These shoes weren't made for walking
Women never cease to amaze me. Perhaps they really are from another planet. They might as well be. After all, things I consider reasonable appear totally alien to them. Why for instance would one totter around on incredibly thin, high heels. I appreciate the fact that heels make chics more attractive, for some strange reason. But when it's a health hazard, it surely isn't worth it. I value comfort much more than fashion. I may not have a gaggle of gals around me as a result but that's the kind of price I'm prepared to pay. I'm in T-shirt, jeans and sneakers because I find them comfortable. There's no better feeling than comfort. The only time I'll not be wearing these is when there's some binding law that dictates something to the contrary. Like those contracts you sign when you get a job. Otherwise, it's how I always dressed, to church, weddings, funerals, everything.

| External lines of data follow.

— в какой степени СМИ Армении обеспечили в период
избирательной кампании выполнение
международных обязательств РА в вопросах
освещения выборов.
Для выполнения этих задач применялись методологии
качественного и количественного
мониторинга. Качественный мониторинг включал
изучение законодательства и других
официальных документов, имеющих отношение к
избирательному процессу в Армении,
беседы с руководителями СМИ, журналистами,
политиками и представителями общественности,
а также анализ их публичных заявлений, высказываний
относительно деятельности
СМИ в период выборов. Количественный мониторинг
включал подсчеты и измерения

But this isn't about me. This is about that chic walking ahead of you who would instantly snap her ankle if she were to step on a pebble or something. I thought this kind of footwear was for limited durations, not walking about town. Or going out dancing. How do they do it. I see it but I still don't know how. And I'm not sure they have to do that kind of thing. The difference with the guys wouldn't be that much I don't think with one inch less heel. Not with me anyway. And you can always compensate. Plunging neck lines come to mind. Either way I get the impression sometimes that chics go through all manner of hoops that the guys would not really fuss about. Whatever it is will often be a [much appreciated] bonus but not a necessity. Perhaps it's just me trying to be all logical and stuff. Perhaps they don't feel the cold when it's freezing out and they're showing a bunch of skin. Perhaps they don't endure any pain in those size zero outfits. Perhaps those shoes were made for walking.
2 Comments:
I won't comment about heels, but the plunging necklines and short skirts never cease to amaze me. They don't catch pneumonia or something?
So I take it you don't own any item with a scandalous neckline. I thought it was a requirement. To have at least one of those. For occasions when you want to shock and awe.